Nel 1998, il Giappone era immerso in una crisi economica profonda e inquietante, che sembrava minacciare di sommergere il paese nell’oscurità. In questo contesto di instabilità e paura, un progetto inquietante prese forma sotto la direzione di Toshio Tsuchiya, un produttore e regista noto per il suo approccio audace e spesso controverso. Tsuchiya concepì un esperimento televisivo che avrebbe sfidato ogni limite dell’immaginazione e della moralità, una fusione di voyeurismo e crudeltà che rasentava il sadismo.

Il protagonista di questo esperimento era Tomoaki Hamatsu, un giovane comico di ventidue anni con sogni di successo nel mondo dello spettacolo. Ignaro del destino che lo attendeva, Hamatsu si presentò a un provino convinto di poter lanciare la sua carriera. Ma Tsuchiya, con un piano diabolico in mente, decise di trasformare la vita di Hamatsu in un incubo vivente. Dopo averlo bendato e trasportato in un minuscolo appartamento di Tokyo, lo stesso divenne il suo palco di sofferenza.

Quella stanza spartana, dotata solo di un tavolo, un giaciglio e uno scaffale di riviste, si rivelò ben presto una prigione. Una telecamera, fissata in un angolo, riprendeva ogni movimento e respiro di Hamatsu 24 ore su 24, mentre il pubblico di Nippon TV seguiva ogni minuto della sua agonia. Il programma, chiamato Susunu! Denpa Shōnen, era un mix pericoloso di intrattenimento e crudeltà: Hamatsu doveva procurarsi cibo, vestiti e altri beni necessari partecipando a concorsi pubblicati su riviste, con un premio finale di un milione di yen (circa 8.000 dollari di allora). Mentre i mesi passavano, Hamatsu rimase intrappolato nella sua stanza, senza alcun aiuto esterno, nudo e completamente dipendente dalla sua fortuna nei concorsi. La sua esistenza era segnata da privazioni estreme. A volte passava giorni senza cibo e, quando riusciva a vincere qualcosa, le difficoltà non finivano mai: un barattolo di spaghetti senza apriscatole, riso senza pentola, e infine cibo per cani. Per alleviare la solitudine, parlava a un pupazzo, la sua unica compagnia in un ambiente che era diventato un purgatorio personale.

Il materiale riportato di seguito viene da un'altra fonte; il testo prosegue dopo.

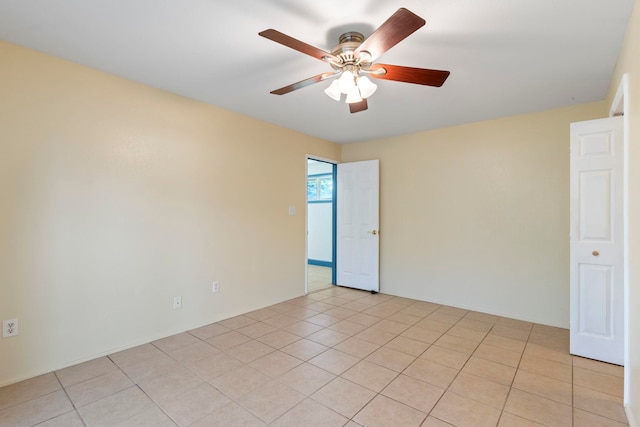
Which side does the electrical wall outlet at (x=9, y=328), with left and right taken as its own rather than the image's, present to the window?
left

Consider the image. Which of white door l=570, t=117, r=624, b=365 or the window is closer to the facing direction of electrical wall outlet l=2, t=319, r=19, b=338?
the white door

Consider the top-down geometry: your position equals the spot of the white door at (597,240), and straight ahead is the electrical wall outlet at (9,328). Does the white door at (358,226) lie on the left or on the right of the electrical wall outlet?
right

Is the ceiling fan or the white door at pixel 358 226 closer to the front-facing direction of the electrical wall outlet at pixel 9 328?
the ceiling fan

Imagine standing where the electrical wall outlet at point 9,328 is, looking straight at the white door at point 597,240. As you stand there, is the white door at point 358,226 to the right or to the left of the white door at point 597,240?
left

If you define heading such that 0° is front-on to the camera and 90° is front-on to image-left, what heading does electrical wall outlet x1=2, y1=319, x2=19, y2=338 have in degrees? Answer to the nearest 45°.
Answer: approximately 0°

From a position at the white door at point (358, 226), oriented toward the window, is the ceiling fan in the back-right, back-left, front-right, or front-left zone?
back-left

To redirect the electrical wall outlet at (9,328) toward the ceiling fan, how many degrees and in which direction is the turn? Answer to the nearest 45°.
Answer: approximately 45° to its left
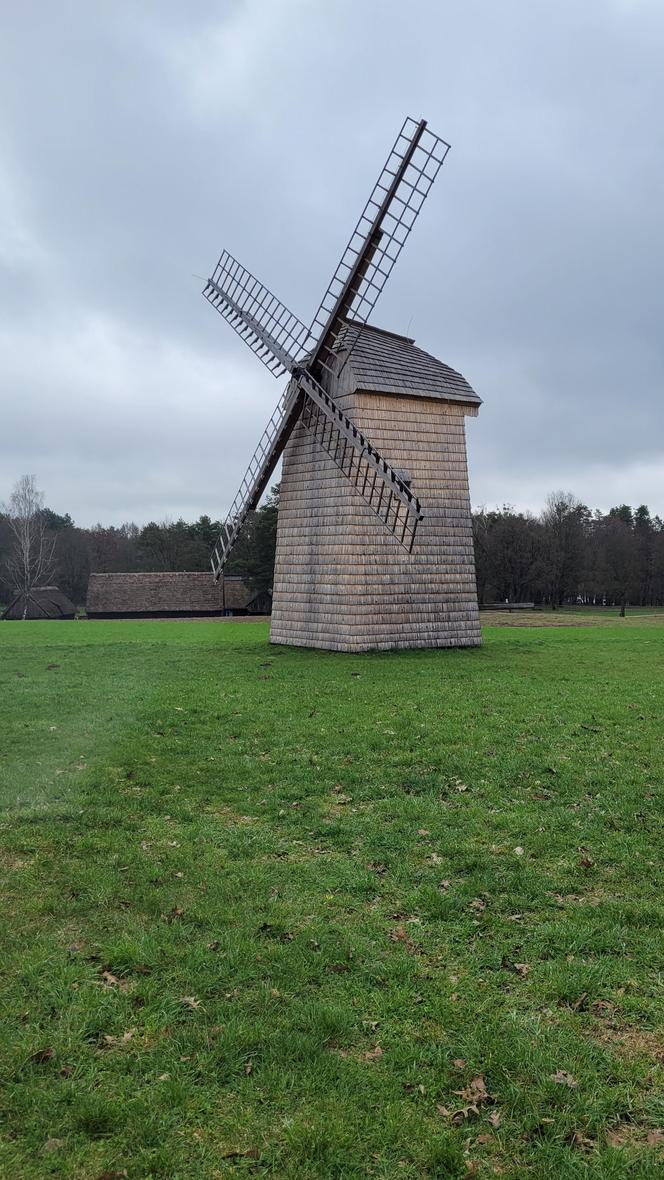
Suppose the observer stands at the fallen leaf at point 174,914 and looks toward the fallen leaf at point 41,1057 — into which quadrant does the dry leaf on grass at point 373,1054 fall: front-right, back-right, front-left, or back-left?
front-left

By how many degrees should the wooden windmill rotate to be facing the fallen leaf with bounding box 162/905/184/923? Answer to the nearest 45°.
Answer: approximately 45° to its left

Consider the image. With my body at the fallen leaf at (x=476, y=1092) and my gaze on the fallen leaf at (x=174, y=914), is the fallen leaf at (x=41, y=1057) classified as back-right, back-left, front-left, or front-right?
front-left

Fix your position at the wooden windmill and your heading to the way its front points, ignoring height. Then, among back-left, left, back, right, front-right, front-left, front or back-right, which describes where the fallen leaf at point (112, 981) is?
front-left

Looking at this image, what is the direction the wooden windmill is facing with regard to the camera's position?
facing the viewer and to the left of the viewer

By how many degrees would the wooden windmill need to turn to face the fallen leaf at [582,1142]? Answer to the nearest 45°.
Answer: approximately 45° to its left

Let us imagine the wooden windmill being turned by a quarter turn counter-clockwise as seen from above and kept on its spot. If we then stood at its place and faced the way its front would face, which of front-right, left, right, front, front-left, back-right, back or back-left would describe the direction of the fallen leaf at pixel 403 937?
front-right

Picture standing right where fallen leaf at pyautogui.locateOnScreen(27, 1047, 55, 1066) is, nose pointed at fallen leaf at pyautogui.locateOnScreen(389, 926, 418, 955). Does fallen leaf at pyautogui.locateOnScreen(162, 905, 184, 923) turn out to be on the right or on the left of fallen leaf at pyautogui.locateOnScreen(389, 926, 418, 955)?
left

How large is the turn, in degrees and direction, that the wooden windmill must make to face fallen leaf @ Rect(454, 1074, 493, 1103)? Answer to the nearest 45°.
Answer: approximately 45° to its left

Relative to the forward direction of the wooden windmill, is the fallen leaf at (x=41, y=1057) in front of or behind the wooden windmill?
in front
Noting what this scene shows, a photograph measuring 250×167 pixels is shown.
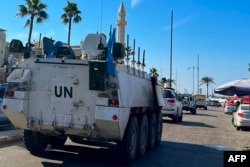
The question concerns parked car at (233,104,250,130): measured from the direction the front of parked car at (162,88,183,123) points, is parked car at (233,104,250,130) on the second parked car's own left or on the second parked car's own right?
on the second parked car's own right

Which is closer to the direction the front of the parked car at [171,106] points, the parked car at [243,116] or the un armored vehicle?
the parked car

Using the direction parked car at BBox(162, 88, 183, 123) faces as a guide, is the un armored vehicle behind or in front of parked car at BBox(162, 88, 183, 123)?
behind

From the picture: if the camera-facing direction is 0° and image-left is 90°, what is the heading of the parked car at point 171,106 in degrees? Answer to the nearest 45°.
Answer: approximately 225°

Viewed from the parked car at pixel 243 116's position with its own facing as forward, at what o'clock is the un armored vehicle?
The un armored vehicle is roughly at 8 o'clock from the parked car.
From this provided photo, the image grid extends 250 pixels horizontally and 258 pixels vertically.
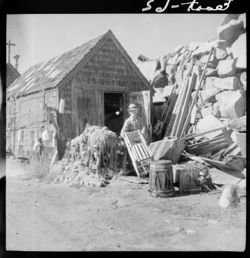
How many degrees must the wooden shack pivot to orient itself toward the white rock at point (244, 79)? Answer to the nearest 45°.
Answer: approximately 45° to its left

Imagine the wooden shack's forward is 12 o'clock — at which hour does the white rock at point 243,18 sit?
The white rock is roughly at 11 o'clock from the wooden shack.

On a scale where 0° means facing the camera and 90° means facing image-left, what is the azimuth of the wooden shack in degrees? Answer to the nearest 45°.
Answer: approximately 315°

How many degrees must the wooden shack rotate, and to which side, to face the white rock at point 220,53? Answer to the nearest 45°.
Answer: approximately 45° to its left

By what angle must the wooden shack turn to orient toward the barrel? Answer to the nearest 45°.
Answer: approximately 45° to its left

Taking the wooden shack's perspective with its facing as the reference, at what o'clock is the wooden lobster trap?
The wooden lobster trap is roughly at 11 o'clock from the wooden shack.
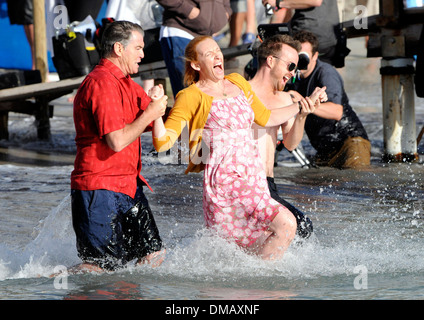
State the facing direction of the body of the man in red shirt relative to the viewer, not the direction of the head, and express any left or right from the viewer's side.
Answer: facing to the right of the viewer

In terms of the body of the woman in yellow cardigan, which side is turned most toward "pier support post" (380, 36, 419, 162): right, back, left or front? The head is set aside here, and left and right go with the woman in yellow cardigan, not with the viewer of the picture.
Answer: left

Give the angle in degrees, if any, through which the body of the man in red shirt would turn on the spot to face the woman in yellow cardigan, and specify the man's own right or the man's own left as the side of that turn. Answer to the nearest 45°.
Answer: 0° — they already face them

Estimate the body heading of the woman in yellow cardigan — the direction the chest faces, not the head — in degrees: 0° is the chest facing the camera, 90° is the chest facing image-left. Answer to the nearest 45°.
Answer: approximately 315°

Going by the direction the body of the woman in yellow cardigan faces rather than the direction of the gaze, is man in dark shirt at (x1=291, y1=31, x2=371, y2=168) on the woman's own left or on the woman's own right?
on the woman's own left

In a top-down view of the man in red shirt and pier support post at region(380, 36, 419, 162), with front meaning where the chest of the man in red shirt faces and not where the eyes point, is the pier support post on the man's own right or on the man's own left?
on the man's own left

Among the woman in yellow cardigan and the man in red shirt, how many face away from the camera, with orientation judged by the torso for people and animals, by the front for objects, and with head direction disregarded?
0

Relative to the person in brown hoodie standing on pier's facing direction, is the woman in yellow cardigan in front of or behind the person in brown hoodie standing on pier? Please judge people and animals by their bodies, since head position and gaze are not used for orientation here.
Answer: in front

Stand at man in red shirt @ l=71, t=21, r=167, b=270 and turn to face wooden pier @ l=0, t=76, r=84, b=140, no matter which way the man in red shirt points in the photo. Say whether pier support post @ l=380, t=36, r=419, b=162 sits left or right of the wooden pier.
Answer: right

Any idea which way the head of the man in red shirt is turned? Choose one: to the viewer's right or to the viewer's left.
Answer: to the viewer's right

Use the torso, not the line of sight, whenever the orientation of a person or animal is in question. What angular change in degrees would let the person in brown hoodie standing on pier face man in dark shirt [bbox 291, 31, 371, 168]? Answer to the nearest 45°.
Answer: approximately 45° to their left

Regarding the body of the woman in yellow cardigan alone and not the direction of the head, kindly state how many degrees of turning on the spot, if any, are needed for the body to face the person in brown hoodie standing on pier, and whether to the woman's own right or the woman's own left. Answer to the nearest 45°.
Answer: approximately 135° to the woman's own left
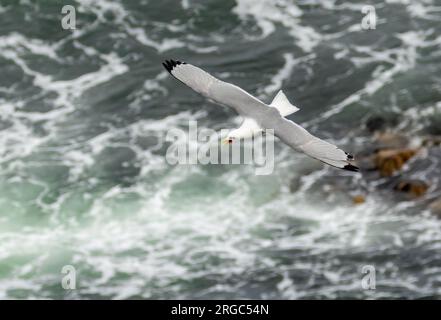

L’isolamento e la privazione portarono Hamatsu a una crisi mentale profonda. Sebbene la porta della stanza non fosse chiusa a chiave, il suo stato psicologico lo convinceva che rimanere fosse la scelta più sicura. La vera prigione era nella sua mente, un’illusione di protezione che lo teneva incatenato. La forza interiore che cercava di dimostrare divenne una tortura psicologica. Dal punto di vista di Tsuchiya, l’aspetto umano della sofferenza di Hamatsu non aveva alcun valore. Il suo obiettivo era creare qualcosa di “eccezionale” e “incredibile”, usando Hamatsu come mero pezzo di carne da esibire. L’individuo non contava, era solo un mezzo per esplorare e catturare l’aspetto più estremo dell’umanità.

Nonostante la natura sadica del programma, Susunu! Denpa Shōnen batté tutti i record di ascolto, attirando 17 milioni di spettatori giapponesi la domenica sera. I diari di Nasubi, il soprannome che Hamatsu ricevette, divennero bestseller, e nel 2020, Hamatsu dichiarò che “ogni giorno era un inferno” e avrebbe preferito morire piuttosto che rivivere quell’esperienza. Nel 1998, tra le ombre di Tokyo e l’indifferenza generale, Nasubi divenne un inquietante simbolo di quanto lontano possa spingersi l’umanità in nome del sensazionalismo e del successo. La storia di Hamatsu rimane un monito sinistro sull’oscurità che può celarsi dietro le luci della ribalta e sui limiti della decenza nel mondo del reality.